Eine neue militärische Offensive, um an das Nationalbewusstsein zu appellieren? Geht nicht, kostet zu viel Geld! Und vor allem stellt sich die Frage: Gegen wen soll die Armee vorgehen? Vorzeitige Wahlen? Zu gefährlich, denn die Demoskopen sagen derzeit keinen Erfolg für Erdogan voraus.
Was aber wäre, wenn man einfach die Errungenschaften Atatürks rückgängig machte? Das ist die Lösung! Die frommen Muslime genau dort packen, wo sie am impulsivsten reagieren: An das religiöse Gewissen appellieren! Denn für diese Bevölkerungsgruppe ist die Hagia Sophia seit der Eroberung Konstantinopels durch die Osmanen schon immer eine Moschee gewesen. Als Atatürk 1935 die Hagia Sophia, die fast 400 Jahre als islamisches Gotteshaus genutzt wurde, zu einem Museum machte, war das auch eine Botschaft: Die moderne Türkei ist ein säkulares Land! Doch das ist Erdogan egal. Für ihn zählt nur die Macht. Um jeden Preis.

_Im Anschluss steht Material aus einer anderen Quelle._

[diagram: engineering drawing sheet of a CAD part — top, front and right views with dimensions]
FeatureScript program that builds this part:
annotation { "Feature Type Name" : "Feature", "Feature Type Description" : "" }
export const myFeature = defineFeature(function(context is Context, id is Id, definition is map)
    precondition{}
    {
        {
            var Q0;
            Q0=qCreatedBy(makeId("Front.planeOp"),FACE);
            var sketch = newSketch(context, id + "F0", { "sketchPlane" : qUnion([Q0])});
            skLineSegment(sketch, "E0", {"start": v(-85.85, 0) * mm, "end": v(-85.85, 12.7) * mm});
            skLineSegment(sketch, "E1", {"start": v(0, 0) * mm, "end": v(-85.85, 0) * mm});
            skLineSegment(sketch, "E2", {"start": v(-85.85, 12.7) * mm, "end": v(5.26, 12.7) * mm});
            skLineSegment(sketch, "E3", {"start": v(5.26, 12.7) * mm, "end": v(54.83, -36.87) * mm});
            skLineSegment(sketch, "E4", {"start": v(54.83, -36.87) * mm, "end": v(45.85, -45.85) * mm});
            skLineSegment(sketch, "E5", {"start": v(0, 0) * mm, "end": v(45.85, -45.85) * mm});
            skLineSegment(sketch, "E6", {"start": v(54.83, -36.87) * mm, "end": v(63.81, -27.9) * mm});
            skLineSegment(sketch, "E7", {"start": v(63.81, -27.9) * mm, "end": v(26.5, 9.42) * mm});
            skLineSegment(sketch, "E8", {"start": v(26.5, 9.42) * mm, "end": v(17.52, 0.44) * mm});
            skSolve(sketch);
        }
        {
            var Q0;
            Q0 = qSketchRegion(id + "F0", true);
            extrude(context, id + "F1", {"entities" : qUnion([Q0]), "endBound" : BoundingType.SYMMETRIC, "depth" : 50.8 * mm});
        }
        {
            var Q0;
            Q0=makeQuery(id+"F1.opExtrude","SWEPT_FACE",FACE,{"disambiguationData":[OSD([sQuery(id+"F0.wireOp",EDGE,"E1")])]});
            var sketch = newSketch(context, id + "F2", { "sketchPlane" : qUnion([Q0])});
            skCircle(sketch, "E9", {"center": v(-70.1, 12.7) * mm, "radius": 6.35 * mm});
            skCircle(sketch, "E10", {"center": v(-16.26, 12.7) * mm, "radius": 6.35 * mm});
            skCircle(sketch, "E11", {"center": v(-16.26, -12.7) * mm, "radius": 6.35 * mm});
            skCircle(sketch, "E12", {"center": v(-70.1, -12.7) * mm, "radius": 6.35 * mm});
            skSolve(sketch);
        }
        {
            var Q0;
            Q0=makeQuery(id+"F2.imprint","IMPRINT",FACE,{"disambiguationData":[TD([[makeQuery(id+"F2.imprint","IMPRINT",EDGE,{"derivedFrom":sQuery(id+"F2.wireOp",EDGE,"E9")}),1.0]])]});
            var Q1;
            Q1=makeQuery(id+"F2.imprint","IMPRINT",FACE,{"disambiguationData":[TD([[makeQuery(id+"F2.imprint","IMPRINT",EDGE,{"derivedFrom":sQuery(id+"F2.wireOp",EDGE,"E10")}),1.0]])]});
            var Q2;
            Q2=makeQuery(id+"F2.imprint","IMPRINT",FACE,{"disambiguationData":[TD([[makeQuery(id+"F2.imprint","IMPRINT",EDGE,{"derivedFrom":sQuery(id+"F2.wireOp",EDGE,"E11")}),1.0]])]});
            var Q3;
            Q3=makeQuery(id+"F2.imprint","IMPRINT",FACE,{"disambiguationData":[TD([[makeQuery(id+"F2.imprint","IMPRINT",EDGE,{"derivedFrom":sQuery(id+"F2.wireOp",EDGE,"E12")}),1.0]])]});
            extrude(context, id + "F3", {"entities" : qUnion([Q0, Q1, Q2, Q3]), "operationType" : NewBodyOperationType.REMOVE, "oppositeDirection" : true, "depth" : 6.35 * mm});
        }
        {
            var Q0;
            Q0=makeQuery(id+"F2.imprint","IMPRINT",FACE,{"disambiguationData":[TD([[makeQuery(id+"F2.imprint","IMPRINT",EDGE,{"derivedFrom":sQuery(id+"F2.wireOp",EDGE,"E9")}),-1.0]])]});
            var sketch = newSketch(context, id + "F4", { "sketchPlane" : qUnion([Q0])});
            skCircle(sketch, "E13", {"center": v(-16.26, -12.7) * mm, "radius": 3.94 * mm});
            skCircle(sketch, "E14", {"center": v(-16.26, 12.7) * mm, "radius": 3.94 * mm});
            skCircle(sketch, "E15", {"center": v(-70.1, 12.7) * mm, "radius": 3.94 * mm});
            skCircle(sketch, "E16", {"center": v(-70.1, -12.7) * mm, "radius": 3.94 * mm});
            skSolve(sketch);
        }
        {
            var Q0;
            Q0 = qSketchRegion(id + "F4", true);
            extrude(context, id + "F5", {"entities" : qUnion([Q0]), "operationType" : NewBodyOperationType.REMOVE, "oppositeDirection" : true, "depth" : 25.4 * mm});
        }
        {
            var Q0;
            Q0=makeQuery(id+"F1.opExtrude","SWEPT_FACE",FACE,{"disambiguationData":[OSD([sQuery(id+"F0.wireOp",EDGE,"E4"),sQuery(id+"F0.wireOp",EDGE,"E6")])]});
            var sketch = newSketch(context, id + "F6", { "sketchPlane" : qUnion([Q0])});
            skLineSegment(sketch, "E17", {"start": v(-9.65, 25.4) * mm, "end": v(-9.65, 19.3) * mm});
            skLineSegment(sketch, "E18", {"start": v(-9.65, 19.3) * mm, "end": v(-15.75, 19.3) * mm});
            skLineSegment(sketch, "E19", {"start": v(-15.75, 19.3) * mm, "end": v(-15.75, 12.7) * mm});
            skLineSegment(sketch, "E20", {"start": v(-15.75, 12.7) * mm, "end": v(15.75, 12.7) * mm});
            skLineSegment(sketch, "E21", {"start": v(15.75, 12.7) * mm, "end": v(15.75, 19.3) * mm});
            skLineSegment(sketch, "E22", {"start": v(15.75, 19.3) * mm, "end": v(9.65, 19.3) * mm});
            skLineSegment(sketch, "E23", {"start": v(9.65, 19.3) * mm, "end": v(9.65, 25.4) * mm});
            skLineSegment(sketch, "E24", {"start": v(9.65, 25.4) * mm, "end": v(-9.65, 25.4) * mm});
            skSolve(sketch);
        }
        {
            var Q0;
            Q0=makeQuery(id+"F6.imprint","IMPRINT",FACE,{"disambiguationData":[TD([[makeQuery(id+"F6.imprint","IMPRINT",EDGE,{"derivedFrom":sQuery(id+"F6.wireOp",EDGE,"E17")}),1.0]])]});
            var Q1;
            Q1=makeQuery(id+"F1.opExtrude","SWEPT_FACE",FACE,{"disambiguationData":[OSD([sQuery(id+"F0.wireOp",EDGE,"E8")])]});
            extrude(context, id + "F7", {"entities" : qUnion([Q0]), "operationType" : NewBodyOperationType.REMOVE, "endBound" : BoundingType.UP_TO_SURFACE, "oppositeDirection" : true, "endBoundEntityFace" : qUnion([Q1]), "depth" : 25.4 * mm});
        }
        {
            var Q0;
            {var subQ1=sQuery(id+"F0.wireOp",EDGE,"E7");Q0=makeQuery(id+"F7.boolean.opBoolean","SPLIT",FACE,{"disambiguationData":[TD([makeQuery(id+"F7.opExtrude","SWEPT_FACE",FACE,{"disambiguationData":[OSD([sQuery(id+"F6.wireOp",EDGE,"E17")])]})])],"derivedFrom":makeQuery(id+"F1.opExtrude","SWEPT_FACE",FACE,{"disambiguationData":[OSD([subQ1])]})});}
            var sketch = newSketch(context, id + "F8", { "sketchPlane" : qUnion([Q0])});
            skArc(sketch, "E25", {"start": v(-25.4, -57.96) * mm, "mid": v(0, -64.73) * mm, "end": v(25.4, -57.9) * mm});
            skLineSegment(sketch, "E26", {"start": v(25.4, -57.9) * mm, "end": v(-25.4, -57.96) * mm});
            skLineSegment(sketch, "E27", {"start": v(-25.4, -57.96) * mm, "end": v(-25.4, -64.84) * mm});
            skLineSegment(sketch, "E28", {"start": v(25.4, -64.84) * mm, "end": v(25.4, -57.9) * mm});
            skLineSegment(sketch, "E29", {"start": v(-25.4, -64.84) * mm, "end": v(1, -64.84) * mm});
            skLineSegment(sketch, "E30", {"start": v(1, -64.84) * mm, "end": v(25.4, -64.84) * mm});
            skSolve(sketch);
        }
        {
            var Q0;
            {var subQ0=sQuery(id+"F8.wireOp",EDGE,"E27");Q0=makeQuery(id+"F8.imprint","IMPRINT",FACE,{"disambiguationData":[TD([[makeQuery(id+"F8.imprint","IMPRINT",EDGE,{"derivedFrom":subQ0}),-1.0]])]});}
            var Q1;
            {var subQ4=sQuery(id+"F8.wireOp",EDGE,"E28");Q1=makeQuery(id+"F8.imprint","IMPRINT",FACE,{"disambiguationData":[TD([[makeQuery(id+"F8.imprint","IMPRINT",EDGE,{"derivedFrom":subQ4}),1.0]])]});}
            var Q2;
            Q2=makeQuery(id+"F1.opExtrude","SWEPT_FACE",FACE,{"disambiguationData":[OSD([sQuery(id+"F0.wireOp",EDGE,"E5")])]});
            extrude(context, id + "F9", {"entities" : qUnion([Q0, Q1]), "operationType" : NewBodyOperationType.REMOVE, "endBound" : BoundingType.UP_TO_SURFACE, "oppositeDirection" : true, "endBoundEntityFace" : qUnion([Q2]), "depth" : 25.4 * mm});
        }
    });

Wozu eine Moschee mehr in Istanbul?
Seit zum Nachmittagsgebet am heutigen Freitag der Ruf des Muezzins vom Minarett der Hagia Sophia zu hören war und dann noch Menschenmengen vor dem Bauwerk in Tränen ausbrachen, Erdogan huldigen und IHM für diese Entscheidung danken, fehlen mir ehrlich gesagt die Worte. Dies alles ist mehr als nur eine Provokation. Auch wenn jetzt vor allem die überzeugten Befürworter der Moschee auf den Straßen das Urteil der Richter feiern, gibt es auch gerade in Istanbul viele Menschen, die sich die Frage stellen: Wozu eine Moschee mehr? Diese Frage ist durchaus berechtigt, denn in Istanbul, der Stadt mit über 15 Millionen Einwohnern, in der jede Religion vertreten ist, gibt es bereits 3.200 Moscheen. Und ganz ehrlich: nicht jeder dieser 15 Millionen Menschen betet fünfmal am Tag in einem der Gotteshäuser. Und wieviele Kirchen gibt es noch in der säkularen Türkei? Viel weniger!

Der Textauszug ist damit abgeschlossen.